Each line of the data below that holds the word "middle" is to be reported in full.

▽

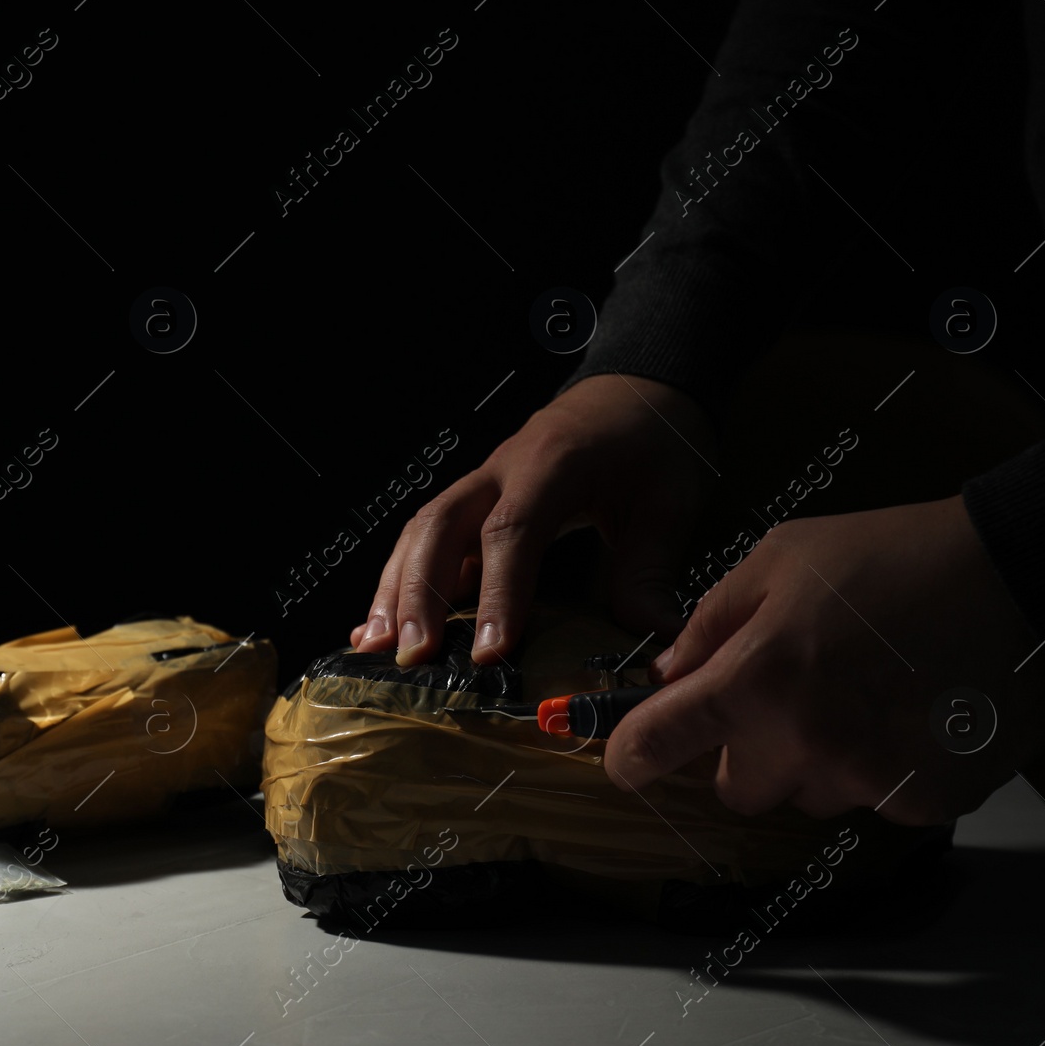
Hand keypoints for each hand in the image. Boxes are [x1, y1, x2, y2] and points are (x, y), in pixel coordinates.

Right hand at [350, 373, 716, 665]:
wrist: (636, 391)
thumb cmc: (649, 442)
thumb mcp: (667, 504)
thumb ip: (649, 573)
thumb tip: (653, 646)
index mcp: (552, 463)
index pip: (512, 529)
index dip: (497, 592)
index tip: (490, 650)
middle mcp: (502, 469)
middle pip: (441, 525)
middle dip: (420, 593)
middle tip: (413, 654)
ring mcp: (481, 482)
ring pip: (421, 530)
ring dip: (396, 589)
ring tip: (376, 645)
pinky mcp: (475, 500)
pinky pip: (426, 538)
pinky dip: (401, 580)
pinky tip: (383, 623)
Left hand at [604, 496, 1044, 824]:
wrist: (1019, 579)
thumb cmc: (890, 556)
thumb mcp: (778, 558)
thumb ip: (710, 623)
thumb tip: (667, 676)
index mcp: (756, 680)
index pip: (659, 745)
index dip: (632, 755)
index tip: (629, 759)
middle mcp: (806, 744)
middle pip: (736, 788)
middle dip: (746, 750)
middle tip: (787, 695)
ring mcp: (869, 780)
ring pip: (806, 796)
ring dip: (815, 761)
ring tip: (861, 693)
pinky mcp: (925, 802)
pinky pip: (871, 801)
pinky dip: (879, 768)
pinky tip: (906, 714)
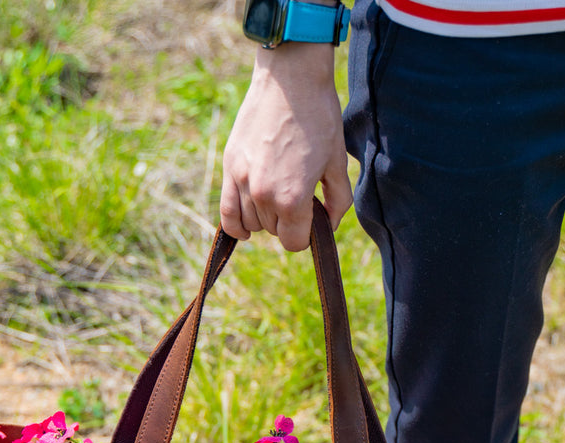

△

◆ TASK RESULT
middle mcp: (502, 469)
middle pip: (441, 525)
middle dip: (420, 593)
middle tip: (413, 654)
middle mcp: (806, 744)
middle pip: (736, 788)
middle dip: (746, 750)
middle tip: (787, 695)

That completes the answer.